-- Exercise materials follows --

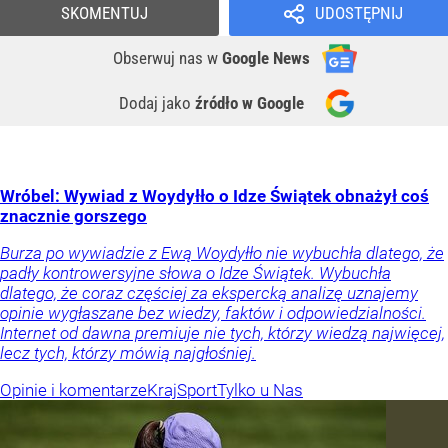
SKOMENTUJ
UDOSTĘPNIJ
Obserwuj nas
w
Google News
Dodaj jako
źródło w Google
Wróbel: Wywiad z Woydyłło o Idze Świątek obnażył coś
znacznie gorszego
Burza po wywiadzie z Ewą Woydyłło nie wybuchła dlatego, że
padły kontrowersyjne słowa o Idze Świątek. Wybuchła
dlatego, że coraz częściej za ekspercką analizę uznajemy
opinie wygłaszane bez wiedzy, faktów i odpowiedzialności.
Internet od dawna premiuje nie tych, którzy wiedzą najwięcej,
lecz tych, którzy mówią najgłośniej.
Opinie i komentarze
Kraj
Sport
Tylko u Nas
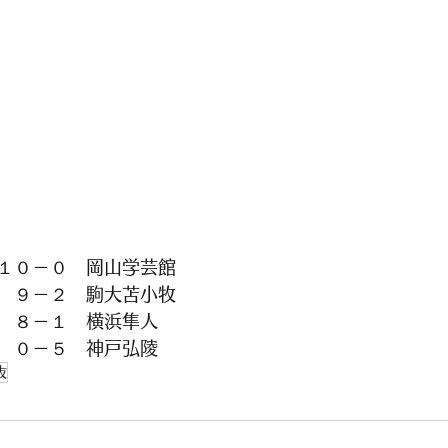
１０－０　岡山学芸館　
　９－２　駒大苫小牧
　８－１　横浜隼人
　０－５　神戸弘陵　
抜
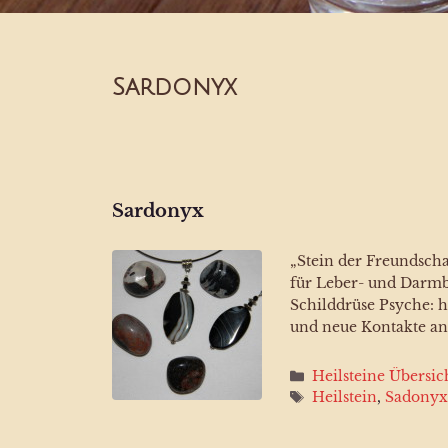
Sardonyx
Sardonyx
„Stein der Freundscha
für Leber- und Darmb
Schilddrüse Psyche: h
und neue Kontakte an;
Kategorien
Heilsteine Übersic
Schlagwörter
Heilstein
,
Sadony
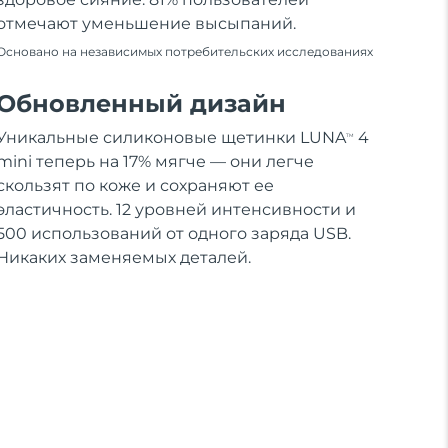
отмечают уменьшение высыпаний.
Основано на независимых потребительских исследованиях
Обновленный дизайн
Уникальные силиконовые щетинки LUNA
4
TM
mini теперь на 17% мягче — они легче
скользят по коже и сохраняют ее
эластичность. 12 уровней интенсивности и
500 использований от одного заряда USB.
Никаких заменяемых деталей.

-- Exercise materials concluded --

=== Exercise directions ===
Set down every entry above verbatim, without pictures.

=== Answer box ===
SKOMENTUJ
UDOSTĘPNIJ
Obserwuj nas
w
Google News
Dodaj jako
źródło w Google
Wróbel: Wywiad z Woydyłło o Idze Świątek obnażył coś
znacznie gorszego
Burza po wywiadzie z Ewą Woydyłło nie wybuchła dlatego, że
padły kontrowersyjne słowa o Idze Świątek. Wybuchła
dlatego, że coraz częściej za ekspercką analizę uznajemy
opinie wygłaszane bez wiedzy, faktów i odpowiedzialności.
Internet od dawna premiuje nie tych, którzy wiedzą najwięcej,
lecz tych, którzy mówią najgłośniej.
Opinie i komentarze
Kraj
Sport
Tylko u Nas
１０－０　岡山学芸館　
　９－２　駒大苫小牧
　８－１　横浜隼人
　０－５　神戸弘陵　
抜
Sardonyx
Sardonyx
„Stein der Freundscha
für Leber- und Darmb
Schilddrüse Psyche: h
und neue Kontakte an;
Kategorien
Heilsteine Übersic
Schlagwörter
Heilstein
,
Sadony
отмечают уменьшение высыпаний.
Основано на независимых потребительских исследованиях
Обновленный дизайн
Уникальные силиконовые щетинки LUNA
4
TM
mini теперь на 17% мягче — они легче
скользят по коже и сохраняют ее
эластичность. 12 уровней интенсивности и
500 использований от одного заряда USB.
Никаких заменяемых деталей.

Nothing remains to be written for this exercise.